Yulia Navalnaya, widow of leading Russian opposition figure Alexei Navalny, said on Thursday that the Russian authorities had offered no convincing explanation for his death in a penal colony six months ago.
In a video posting on X, Navalnaya said she had received a three-page document stating that Navalny’s death had not been the result of a crime and that there were consequently no grounds for a criminal investigation.
Navalny died in a Siberian penal colony in the Arctic Circle on February 16 while serving a 19-year sentence on what he termed politically motivated charges.
The prominent activist and critic of President Vladimir Putin survived a poisoning attack with the nerve agent Novichok in 2020 after being flown to Germany for treatment. He was arrested on his return to Russia in January 2021. A series of trials followed.
The official document from the Russian authorities has been published in social networks by Navalny’s team. It attributes his death to a “combined illness,” including a gall bladder infection, a slipped disc and staphylococcus infection, with cardiac arrhythmia ultimately causing death.
“When I first saw these pathetic three pages, I couldn’t believe my eyes,” Navalnaya said of the document. “It’s another pathetic attempt to cover up what really happened: a murder,” she said.

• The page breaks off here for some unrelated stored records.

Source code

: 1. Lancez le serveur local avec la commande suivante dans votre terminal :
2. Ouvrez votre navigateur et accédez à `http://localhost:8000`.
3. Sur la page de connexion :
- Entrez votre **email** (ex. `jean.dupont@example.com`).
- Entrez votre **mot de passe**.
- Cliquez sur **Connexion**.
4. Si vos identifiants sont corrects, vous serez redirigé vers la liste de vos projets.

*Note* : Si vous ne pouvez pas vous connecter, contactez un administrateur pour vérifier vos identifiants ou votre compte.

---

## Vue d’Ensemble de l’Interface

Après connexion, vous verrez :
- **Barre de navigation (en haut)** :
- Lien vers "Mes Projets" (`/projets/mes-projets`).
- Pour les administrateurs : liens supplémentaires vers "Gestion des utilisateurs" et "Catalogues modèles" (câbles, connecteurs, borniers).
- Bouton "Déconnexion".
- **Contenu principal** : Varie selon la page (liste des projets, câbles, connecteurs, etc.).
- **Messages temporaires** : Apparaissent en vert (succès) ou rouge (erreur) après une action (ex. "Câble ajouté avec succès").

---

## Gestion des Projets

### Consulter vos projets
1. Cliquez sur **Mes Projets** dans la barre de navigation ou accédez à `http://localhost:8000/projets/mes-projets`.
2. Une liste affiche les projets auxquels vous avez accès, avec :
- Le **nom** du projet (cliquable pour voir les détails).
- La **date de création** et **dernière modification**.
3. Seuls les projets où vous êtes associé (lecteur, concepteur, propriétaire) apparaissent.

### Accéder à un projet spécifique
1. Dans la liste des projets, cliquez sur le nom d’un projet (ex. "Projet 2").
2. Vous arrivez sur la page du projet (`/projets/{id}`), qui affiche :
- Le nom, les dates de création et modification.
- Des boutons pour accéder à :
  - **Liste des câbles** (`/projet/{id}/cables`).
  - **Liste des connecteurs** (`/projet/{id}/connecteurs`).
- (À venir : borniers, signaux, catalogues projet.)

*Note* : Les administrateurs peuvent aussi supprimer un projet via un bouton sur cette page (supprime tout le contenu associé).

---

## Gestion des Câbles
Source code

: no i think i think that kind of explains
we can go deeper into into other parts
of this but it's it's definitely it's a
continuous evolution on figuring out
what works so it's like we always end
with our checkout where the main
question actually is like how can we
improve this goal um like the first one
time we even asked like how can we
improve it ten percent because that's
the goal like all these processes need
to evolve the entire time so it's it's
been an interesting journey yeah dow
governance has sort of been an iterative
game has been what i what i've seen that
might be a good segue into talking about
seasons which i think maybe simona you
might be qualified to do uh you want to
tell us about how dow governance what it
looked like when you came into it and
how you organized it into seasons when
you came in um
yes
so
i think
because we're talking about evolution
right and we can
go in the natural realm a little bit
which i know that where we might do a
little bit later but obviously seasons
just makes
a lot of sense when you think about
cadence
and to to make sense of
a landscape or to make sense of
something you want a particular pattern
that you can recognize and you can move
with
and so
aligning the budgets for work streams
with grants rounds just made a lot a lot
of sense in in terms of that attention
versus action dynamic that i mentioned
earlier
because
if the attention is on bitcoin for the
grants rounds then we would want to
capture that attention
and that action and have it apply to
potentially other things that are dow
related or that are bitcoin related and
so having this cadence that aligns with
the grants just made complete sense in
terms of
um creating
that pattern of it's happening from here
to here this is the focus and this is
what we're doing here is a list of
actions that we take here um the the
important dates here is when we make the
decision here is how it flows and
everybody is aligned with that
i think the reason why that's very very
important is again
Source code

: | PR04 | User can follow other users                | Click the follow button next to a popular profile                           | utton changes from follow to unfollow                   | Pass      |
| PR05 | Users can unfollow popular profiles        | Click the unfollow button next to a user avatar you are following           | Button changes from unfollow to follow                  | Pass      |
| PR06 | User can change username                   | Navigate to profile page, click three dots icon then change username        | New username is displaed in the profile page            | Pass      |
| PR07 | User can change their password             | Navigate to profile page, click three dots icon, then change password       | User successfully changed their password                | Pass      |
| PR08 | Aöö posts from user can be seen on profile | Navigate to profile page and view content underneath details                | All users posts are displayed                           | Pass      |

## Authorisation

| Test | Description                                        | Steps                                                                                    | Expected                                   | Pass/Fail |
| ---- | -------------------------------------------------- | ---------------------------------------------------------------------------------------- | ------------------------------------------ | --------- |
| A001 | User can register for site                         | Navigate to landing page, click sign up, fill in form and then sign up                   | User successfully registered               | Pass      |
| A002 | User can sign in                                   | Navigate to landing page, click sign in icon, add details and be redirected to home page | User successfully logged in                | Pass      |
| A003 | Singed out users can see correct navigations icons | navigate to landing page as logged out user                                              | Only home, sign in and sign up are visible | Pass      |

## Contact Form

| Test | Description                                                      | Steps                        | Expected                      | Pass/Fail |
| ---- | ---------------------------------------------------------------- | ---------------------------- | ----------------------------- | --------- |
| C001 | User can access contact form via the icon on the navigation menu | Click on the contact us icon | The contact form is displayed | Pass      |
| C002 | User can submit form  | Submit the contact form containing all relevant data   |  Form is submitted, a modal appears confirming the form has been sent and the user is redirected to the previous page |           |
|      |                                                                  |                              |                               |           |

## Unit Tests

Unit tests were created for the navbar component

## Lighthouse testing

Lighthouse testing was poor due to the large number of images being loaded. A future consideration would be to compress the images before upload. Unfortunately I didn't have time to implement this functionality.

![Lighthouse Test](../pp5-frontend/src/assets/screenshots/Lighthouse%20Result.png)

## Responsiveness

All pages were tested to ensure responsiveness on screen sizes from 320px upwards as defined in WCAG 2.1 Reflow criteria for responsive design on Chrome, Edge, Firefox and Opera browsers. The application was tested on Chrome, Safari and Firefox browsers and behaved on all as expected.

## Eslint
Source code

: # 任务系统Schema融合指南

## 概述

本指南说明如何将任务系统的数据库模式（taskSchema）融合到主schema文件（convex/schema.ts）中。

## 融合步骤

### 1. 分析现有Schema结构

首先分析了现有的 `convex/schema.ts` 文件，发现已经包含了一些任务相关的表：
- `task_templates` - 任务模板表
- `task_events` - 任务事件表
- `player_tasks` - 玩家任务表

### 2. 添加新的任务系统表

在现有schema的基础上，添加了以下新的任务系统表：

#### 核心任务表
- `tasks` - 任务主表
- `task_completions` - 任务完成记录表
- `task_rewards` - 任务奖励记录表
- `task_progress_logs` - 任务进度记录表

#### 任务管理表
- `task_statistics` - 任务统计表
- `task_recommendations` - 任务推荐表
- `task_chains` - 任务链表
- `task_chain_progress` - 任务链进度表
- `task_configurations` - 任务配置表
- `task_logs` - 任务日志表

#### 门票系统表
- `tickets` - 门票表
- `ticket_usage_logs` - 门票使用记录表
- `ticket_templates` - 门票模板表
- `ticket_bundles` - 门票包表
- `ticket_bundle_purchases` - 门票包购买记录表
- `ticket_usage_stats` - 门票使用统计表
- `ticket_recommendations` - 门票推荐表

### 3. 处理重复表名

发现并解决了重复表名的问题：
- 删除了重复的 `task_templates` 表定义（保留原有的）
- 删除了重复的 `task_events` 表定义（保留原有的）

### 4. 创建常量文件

Navalnaya noted that every third Russian had illnesses of the kind described in the document, but did not die from them. In addition, the rules stipulated that Navalny should have undergone a comprehensive medical examination on entering the penal colony and this had turned up no evidence of these ailments.
Leonid Volkov, an opposition activist who was close to Navalny, also criticized the official document. The investigators had taken six months to formulate their version and had come up with nothing, he wrote on Telegram.
Navalnaya, who lives in exile, said her lawyers would challenge the document and demand the release of all relevant medical documents. They would also demand a criminal investigation, while Navalny’s team continued with its own investigation, she said.